Deprem Kayseri ve Sivas'ta da hissedildi
Tokat'ın Sulusaray ilçesinde meydana gelen 5,6 büyüklüğündeki deprem, Kayseri ve Sivas'ta da hissedildi.

Afet ve Acil Durum Yönetimi (AFAD) Başkanlığının internet sitesinde yer alan bilgiye göre, saat 18.11'de merkez üssü Sulusaray ilçesi olan 5,6 büyüklüğünde sarsıntı kaydedildi.

Sarsıntının 5,99 kilometre derinlikte olduğu belirlendi.

Deprem Kayseri ve Sivas'ta da hissedildi
Depremi hisseden bazı vatandaşlar, bulundukları bina ve iş yerlerinden uzaklaşarak sarsıntıların sona ermesini bekledi.

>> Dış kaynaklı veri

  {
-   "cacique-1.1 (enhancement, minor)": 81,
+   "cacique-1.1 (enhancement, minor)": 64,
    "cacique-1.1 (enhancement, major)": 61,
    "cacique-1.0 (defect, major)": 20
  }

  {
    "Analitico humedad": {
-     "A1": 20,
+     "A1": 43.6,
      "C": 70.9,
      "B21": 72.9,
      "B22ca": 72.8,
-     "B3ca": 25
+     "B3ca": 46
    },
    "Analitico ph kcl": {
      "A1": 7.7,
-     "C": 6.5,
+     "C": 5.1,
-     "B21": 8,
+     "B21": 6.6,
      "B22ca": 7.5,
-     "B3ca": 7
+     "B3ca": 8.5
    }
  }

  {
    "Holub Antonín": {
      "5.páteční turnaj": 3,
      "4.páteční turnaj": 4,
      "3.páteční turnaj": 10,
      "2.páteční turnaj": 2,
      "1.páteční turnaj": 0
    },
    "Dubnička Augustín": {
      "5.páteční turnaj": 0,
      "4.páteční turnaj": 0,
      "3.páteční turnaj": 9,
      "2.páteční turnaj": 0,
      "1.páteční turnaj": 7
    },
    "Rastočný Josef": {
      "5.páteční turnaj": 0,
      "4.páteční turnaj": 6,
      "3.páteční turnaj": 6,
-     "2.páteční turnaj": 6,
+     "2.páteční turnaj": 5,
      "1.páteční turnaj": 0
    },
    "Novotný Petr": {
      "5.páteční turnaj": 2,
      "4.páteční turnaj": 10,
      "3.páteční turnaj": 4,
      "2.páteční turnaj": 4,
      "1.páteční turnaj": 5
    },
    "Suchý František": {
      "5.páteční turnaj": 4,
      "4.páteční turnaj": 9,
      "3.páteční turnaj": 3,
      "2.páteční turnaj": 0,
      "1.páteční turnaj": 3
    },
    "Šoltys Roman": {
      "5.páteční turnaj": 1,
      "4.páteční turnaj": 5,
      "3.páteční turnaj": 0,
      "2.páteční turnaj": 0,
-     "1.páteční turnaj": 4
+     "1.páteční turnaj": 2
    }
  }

Sivas AFAD Müdürlüğü 2 araç ve 11 personel, UMKE ise 2 araç ve 10 personel ile Tokat’ın Sulusaray ilçesine hareket etti.
Sivas'ın Şarkışla Kaymakamlığından yapılan yazılı açıklamada, depremin ilçede de hissedildiği, şu ana kadar kaymakamlığa ulaşan herhangi bir olumsuzluğa rastlanılmadığı aktarıldı.

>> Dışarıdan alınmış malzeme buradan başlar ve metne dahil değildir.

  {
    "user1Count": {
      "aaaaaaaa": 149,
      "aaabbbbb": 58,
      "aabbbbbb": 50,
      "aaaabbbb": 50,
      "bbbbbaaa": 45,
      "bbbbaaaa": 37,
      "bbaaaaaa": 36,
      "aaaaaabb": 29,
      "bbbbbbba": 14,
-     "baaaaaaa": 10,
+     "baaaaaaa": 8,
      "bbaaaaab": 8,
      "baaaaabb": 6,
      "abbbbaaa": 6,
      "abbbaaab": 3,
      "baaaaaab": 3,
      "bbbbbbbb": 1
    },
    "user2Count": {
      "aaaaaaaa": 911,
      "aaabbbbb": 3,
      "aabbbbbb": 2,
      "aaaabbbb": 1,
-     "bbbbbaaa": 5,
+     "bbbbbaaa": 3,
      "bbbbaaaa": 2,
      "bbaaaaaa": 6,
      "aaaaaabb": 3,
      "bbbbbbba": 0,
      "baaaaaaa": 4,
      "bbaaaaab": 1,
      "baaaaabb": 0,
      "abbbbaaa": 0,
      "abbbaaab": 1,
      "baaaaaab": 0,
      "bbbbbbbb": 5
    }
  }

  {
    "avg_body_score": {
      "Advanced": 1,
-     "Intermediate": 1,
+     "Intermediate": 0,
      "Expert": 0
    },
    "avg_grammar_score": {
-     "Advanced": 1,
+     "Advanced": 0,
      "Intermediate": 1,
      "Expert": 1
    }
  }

Yapılan incelemelerde Muhsin Yazıcıoğlu Cami önündeki bazı dükkanların üstünde yer alan mermer bloklardan birkaçının sarsıntının etkisiyle yere düştüğü belirtilen açıklamada, şunlar kaydedildi:

"Ancak cami yapısında ve eklentilerinde herhangi bir hasar oluşmamıştır. Caminin hasar gördüğüne ilişkin duyumlar gerçeği yansıtmamaktadır. Depremden etkilenen tüm vatandaşlarımıza geçmiş olsun dileklerimizi iletiyoruz. "

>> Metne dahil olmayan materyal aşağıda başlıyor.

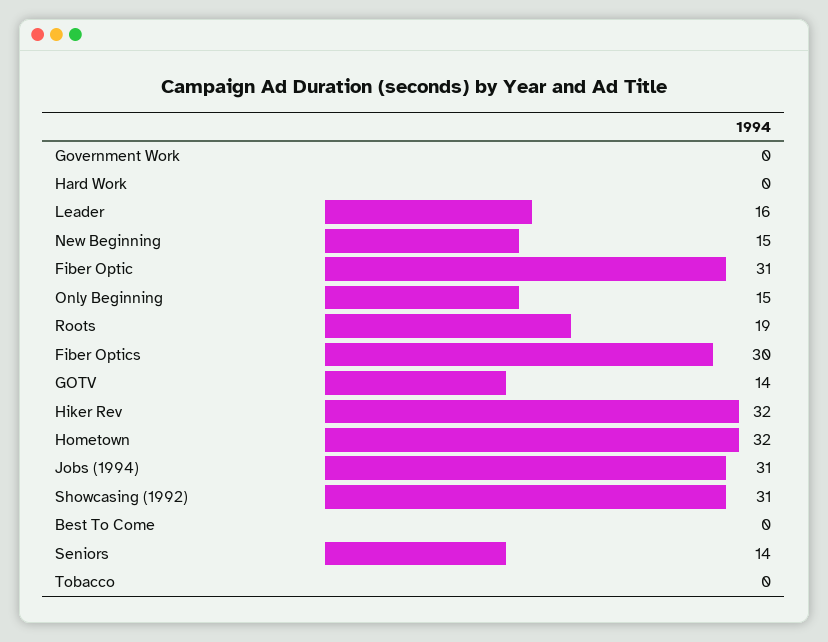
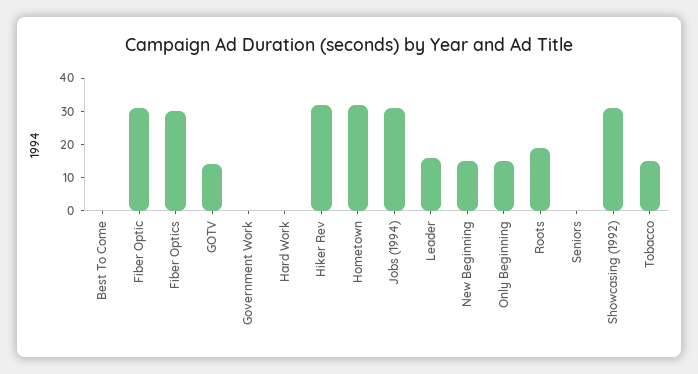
  {
    "Government Work": 0,
    "Hard Work": 0,
    "Leader": 16,
    "New Beginning": 15,
    "Fiber Optic": 31,
    "Only Beginning": 15,
    "Roots": 19,
    "Fiber Optics": 30,
    "GOTV": 14,
    "Hiker Rev": 32,
    "Hometown": 32,
    "Jobs (1994)": 31,
    "Showcasing (1992)": 31,
    "Best To Come": 0,
-   "Seniors": 14,
+   "Seniors": 0,
-   "Tobacco": 0
+   "Tobacco": 15
  }

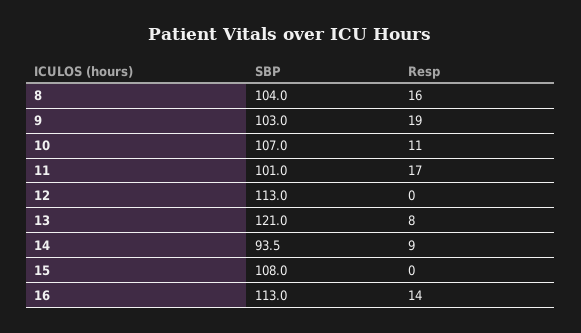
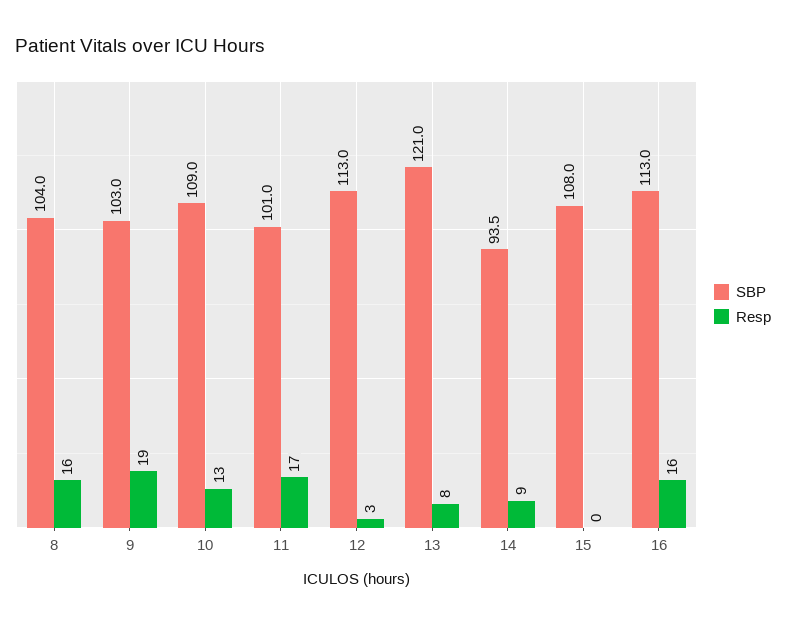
  {
    "SBP": {
      "8": 104,
      "9": 103,
-     "10": 107,
+     "10": 109,
      "11": 101,
      "12": 113,
      "13": 121,
      "14": 93.5,
      "15": 108,
      "16": 113
    },
    "Resp": {
      "8": 16,
      "9": 19,
-     "10": 11,
+     "10": 13,
      "11": 17,
-     "12": 0,
+     "12": 3,
      "13": 8,
      "14": 9,
      "15": 0,
-     "16": 14
+     "16": 16
    }
  }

Kayseri ve Sivas valiliklerinden açıklama
Öte yandan Kayseri Valisi Gökmen Çiçek, sosyal medya hesabından yaptığı paylaşımda, "İlimizde hissedilen deprem nedeniyle ekiplerimiz saha taramasına başlamış, şu ana kadar herhangi bir olumsuz duruma rastlanmamıştır." ifadelerini kullandı.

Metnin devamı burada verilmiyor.